I need to find more opportunities (and plan more opportunities) to have conversations with people that I enjoy. With the people that I’m most glad to catch up with.


Even when things are busy I need to find time to communicate. When I don’t feel like communicating – I still need to do it.


I need to focus more specifically on what my wife and daughter need to make them happy. If we can sort out the three of us then that makes everything else far more manageable.


I need to keep learning and keep seeing new stuff. It gives me energy (as long as I balance it with the need to not clutter that I’ve mentioned above).


I need to make use of the weekends to do cool stuff with family, but also find ways to do that during the week too.


I need to hold it firmly in mind that stuff can always be rebuilt. It just takes time.


I enjoy going to watch sport. Sandro is a Spurs player, so this is my reminder to try and get myself up to watch my club a bit more often.


Most nights I only get a short window of time with my daughter before she goes to bed. It’s up to me to make sure we make the most of that time during the week.


I need to not expend energy on things that don’t matter. I can spend a few months not getting animated about the little annoyances (like people paying a premium for Apple products without checking out alternatives that may be a better value fit for their needs…)


Buy my daughter toys she will cherish and enjoy


Make use of the countryside that we have where we live…


Remember the importance of environment in how I feel. I’m always listening to my IPod, I need to ensure that I’m picking tunes to pick me up.
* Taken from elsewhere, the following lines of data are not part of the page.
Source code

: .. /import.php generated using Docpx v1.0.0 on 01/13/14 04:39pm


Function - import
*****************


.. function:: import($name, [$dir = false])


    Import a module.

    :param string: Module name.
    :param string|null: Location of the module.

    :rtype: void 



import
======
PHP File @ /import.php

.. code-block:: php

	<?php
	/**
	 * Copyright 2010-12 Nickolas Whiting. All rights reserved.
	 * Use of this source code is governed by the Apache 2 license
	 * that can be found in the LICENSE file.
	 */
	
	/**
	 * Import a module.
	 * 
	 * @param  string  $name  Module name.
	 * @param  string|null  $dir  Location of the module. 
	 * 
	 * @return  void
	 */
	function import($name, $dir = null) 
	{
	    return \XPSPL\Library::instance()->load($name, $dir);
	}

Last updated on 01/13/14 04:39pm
Take family up on offers of babysitting more often, so my wife and I can have time out and about enjoying London.


Give gifts to people more often. I diverted from my reflections to get this for Simon Heath. If you haven’t read 3 Men in a Boat then you’ve missed out on a lot.


What happens now?

Kate Griffiths-Lambeth, Simon Heath and I will be running one in the near future in London. Let me know if you are interested in taking part. Kate and I have also agreed to do one in Edinburgh. Simon and I thought it might be a good addition to an unconference format.

Most importantly – I’m doing things differently. And that, after all, is what L&D and life is all about. 
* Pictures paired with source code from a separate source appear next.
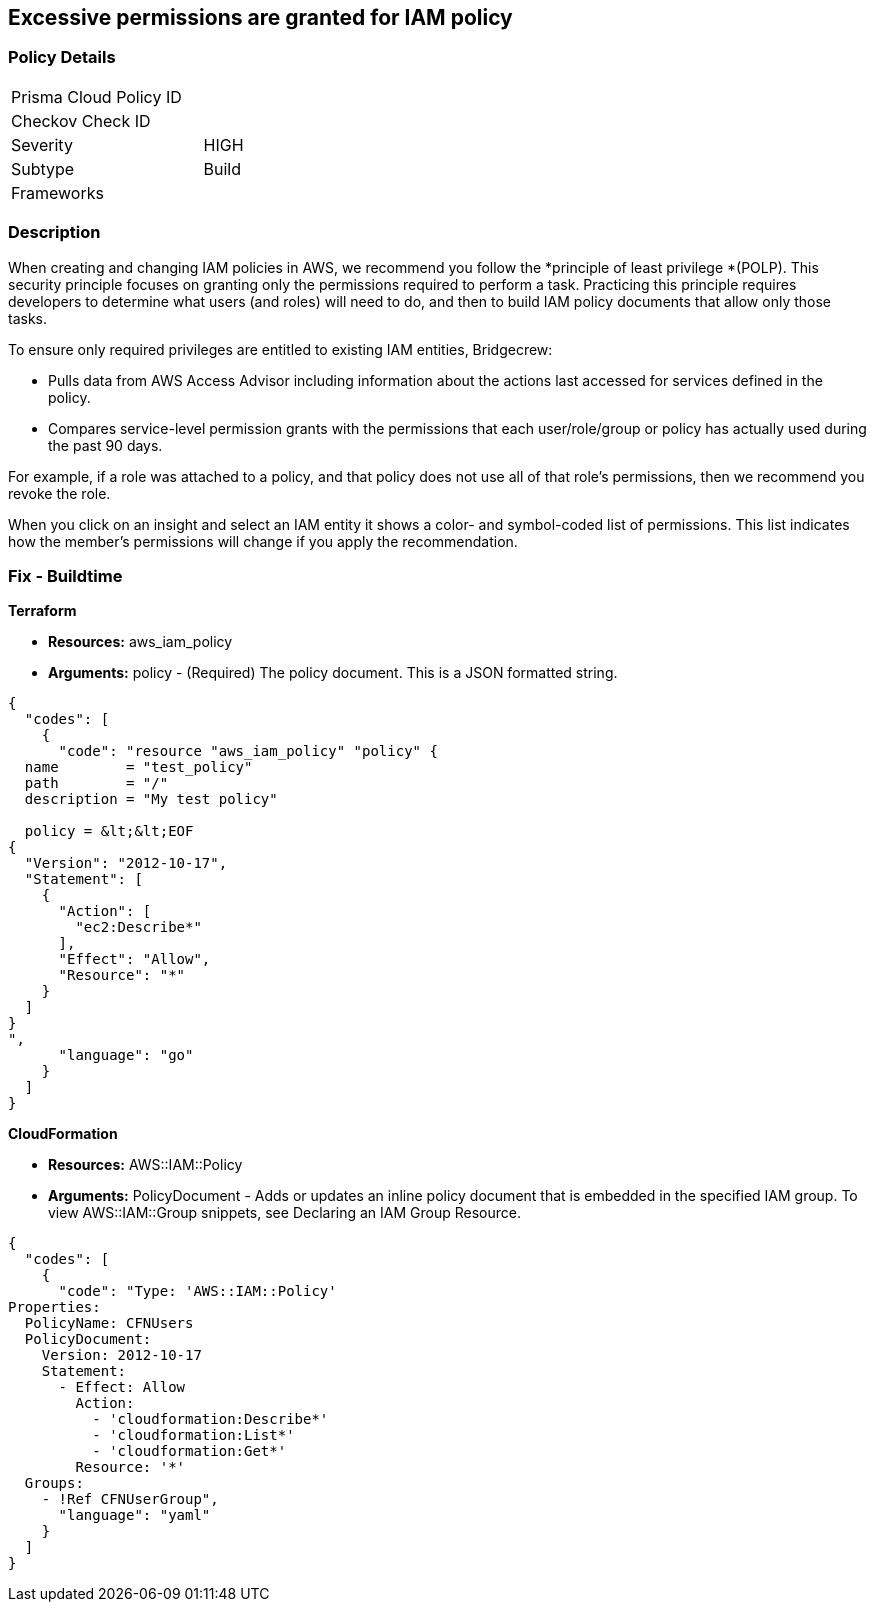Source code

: == Excessive permissions are granted for IAM policy

=== Policy Details

[width=45%]
[cols="1,1"]
|=== 
|Prisma Cloud Policy ID 
|

|Checkov Check ID 
|

|Severity
|HIGH

|Subtype
|Build

|Frameworks
|

|===

=== Description


When creating and changing IAM policies in AWS, we recommend you follow the *principle of least privilege *(POLP).
This security principle focuses on granting only the permissions required to perform a task.
Practicing this principle requires developers to determine what users (and roles) will need to do, and then to build IAM policy documents that allow only those tasks.

To ensure only required privileges are entitled to existing IAM entities, Bridgecrew:

* Pulls data from AWS Access Advisor including information about the actions last accessed for services defined in the policy.
* Compares service-level permission grants with the permissions that each user/role/group or policy has actually used during the past 90 days.

For example, if a role was attached to a policy, and that policy does not use all of that role's permissions, then we recommend you revoke the role.

When you click on an insight and select an IAM entity it shows a color- and symbol-coded list of permissions.
This list indicates how the member's permissions will change if you apply the recommendation.

////
=== Fix - Runtime


*AWS Console* 



. Log in to the AWS Management Console at https://console.aws.amazon.com/.

. Open the https://console.aws.amazon.com/iam/[Amazon IAM console].

. In the navigation pane, choose *Policies*.

. In the list of policies, choose the policy name of the policy to edit.
+
You can use the Filter menu and the search box to filter the list of policies.

. Choose the *Permissions **tab, and then choose **Edit Policy*.
////

=== Fix - Buildtime


*Terraform* 


* *Resources:* aws_iam_policy
* *Arguments:* policy - (Required) The policy document.
This is a JSON formatted string.


[source,go]
----
{
  "codes": [
    {
      "code": "resource "aws_iam_policy" "policy" {
  name        = "test_policy"
  path        = "/"
  description = "My test policy"

  policy = &lt;&lt;EOF
{
  "Version": "2012-10-17",
  "Statement": [
    {
      "Action": [
        "ec2:Describe*"
      ],
      "Effect": "Allow",
      "Resource": "*"
    }
  ]
}
",
      "language": "go"
    }
  ]
}
----


*CloudFormation* 


* *Resources:* AWS::IAM::Policy
* *Arguments:* PolicyDocument - Adds or updates an inline policy document that is embedded in the specified IAM group.
To view AWS::IAM::Group snippets, see Declaring an IAM Group Resource.


[source,yaml]
----
{
  "codes": [
    {
      "code": "Type: 'AWS::IAM::Policy'
Properties:
  PolicyName: CFNUsers
  PolicyDocument:
    Version: 2012-10-17
    Statement:
      - Effect: Allow
        Action:
          - 'cloudformation:Describe*'
          - 'cloudformation:List*'
          - 'cloudformation:Get*'
        Resource: '*'
  Groups:
    - !Ref CFNUserGroup",
      "language": "yaml"
    }
  ]
}
----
For more information head here

10 thoughts on “#StreetWisdom – life changing L&D?

    1. No. I’m not sure the foundations of anything but coaching models are in coaching 🙂 The thinking is based on different brain states needed to achieve creative thought – or just in tuning up to your environment depending on how you want to think about it


  1. Sounds like really good, useful fun. I’m a big believer in using small shifts to create big changes. Working outdoors can be really liberating, and taking little unexpected turns can also make big differences. Visual triggers are, as we know, enormously powerful too. I confess I read this and thought – this feels like a mash up of some of my most enjoyable and useful work. Working outdoors, taking photos, stop doing dumb things. Appreciate you sharing this David.
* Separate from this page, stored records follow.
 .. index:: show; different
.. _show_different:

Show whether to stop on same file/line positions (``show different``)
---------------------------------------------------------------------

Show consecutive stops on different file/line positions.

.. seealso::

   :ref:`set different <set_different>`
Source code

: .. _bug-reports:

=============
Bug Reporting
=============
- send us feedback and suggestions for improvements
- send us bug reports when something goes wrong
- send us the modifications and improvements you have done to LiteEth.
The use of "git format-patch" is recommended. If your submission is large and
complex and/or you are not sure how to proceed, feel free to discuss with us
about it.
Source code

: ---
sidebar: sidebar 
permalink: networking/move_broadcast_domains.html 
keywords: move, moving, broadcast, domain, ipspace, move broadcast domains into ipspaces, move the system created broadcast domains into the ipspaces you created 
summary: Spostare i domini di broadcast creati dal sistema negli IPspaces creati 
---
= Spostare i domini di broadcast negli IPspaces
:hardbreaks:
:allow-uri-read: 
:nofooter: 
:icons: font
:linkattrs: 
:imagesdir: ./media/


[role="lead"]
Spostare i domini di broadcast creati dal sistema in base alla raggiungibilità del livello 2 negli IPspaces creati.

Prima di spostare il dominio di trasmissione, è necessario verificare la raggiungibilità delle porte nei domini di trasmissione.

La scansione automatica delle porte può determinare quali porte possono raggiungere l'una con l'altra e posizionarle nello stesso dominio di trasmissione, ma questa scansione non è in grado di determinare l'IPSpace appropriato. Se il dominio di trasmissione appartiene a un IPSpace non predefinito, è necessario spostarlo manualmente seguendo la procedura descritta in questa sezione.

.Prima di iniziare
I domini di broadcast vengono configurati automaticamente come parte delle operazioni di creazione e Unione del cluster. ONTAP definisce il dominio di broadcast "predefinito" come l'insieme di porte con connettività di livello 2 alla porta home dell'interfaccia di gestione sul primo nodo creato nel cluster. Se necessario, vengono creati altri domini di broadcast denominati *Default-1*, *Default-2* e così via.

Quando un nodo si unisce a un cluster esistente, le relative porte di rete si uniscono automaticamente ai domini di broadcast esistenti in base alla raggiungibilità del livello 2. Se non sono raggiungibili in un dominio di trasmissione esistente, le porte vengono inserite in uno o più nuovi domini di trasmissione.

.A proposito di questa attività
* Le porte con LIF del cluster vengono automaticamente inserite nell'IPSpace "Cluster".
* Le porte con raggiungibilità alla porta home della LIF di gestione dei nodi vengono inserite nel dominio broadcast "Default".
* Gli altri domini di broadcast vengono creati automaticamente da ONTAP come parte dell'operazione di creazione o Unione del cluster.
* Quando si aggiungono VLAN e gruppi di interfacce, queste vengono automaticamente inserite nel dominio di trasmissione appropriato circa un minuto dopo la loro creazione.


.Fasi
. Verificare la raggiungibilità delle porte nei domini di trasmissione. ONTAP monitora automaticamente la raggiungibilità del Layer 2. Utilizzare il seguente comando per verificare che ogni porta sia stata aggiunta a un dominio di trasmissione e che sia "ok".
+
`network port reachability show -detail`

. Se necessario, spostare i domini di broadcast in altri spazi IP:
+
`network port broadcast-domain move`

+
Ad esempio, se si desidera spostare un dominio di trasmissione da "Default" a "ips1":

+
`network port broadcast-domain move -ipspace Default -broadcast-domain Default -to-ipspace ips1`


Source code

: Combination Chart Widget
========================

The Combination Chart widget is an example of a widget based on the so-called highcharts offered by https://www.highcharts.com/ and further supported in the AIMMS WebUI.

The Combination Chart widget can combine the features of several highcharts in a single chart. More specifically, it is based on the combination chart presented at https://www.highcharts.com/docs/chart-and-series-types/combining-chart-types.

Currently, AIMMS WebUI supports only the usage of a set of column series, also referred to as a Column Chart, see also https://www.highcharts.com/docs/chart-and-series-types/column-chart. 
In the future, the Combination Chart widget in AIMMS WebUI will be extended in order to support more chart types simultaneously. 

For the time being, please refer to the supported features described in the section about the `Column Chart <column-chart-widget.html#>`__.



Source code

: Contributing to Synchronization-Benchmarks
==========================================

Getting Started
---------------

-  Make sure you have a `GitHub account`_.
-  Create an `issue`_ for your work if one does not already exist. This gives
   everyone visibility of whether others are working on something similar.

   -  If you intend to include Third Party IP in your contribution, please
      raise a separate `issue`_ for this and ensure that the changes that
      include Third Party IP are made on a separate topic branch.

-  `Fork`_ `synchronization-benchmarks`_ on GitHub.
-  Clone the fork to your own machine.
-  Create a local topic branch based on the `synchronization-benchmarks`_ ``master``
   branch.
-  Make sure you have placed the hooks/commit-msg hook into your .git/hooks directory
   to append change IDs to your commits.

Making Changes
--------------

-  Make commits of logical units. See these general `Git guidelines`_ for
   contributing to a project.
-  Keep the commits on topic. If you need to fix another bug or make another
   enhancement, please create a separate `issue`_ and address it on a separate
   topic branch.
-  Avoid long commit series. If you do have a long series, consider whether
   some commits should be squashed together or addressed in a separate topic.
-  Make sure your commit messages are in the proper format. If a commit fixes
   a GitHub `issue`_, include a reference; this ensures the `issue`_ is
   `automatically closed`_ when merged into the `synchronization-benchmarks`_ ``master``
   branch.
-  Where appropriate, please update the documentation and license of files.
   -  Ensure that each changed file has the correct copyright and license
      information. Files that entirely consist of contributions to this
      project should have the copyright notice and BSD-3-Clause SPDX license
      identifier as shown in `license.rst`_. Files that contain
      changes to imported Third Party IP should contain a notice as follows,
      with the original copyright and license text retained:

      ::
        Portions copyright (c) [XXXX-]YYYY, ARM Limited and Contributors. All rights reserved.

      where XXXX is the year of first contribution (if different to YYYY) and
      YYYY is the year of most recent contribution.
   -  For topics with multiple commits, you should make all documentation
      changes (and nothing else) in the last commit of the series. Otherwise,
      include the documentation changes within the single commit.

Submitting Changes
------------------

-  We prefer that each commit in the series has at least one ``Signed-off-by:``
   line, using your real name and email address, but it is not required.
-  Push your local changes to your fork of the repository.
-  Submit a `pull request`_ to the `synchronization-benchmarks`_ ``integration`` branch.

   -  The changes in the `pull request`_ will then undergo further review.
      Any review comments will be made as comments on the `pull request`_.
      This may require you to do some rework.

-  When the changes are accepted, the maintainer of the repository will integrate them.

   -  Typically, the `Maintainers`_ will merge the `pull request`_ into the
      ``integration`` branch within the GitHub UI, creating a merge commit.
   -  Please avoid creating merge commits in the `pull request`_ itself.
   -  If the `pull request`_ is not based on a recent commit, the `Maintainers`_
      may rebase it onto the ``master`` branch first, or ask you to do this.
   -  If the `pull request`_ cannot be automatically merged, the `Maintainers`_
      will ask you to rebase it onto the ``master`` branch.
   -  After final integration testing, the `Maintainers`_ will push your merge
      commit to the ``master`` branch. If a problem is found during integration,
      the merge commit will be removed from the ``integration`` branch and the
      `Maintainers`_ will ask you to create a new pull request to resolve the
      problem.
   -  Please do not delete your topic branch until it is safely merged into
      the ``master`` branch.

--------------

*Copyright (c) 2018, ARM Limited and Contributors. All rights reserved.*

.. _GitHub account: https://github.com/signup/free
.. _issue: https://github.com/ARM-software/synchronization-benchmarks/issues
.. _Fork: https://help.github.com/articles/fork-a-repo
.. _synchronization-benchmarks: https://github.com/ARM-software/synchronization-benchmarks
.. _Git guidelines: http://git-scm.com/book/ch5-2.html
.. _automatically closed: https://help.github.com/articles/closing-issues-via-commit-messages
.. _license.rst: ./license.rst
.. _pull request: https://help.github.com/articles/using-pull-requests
    1. I think you would have loved it and I hope you can make it when we run the next one. It is a lovely way to work – let people be people instead of controlling their environment. Very cool stuff. I need to take tips from you on the photography.


  2. Love this post….and I am not going to worry about the perfect cerebral response (which usually prevents me from commenting on many of your posts that are dead on!) ….you just nailed being alive and realizing what is important…and helping us to realize the importance of this for all of us in all aspects of our lives. So many distractions keep us heading in directions that consume the energy that we could choose instead to reinvest in our families, our jobs, and our lives including our health. So simply thank you for sharing all that you do!


  3. Sounds fascinating. Let me know the details of your events. If it has half the impact on me that it has had on you then I will be happy.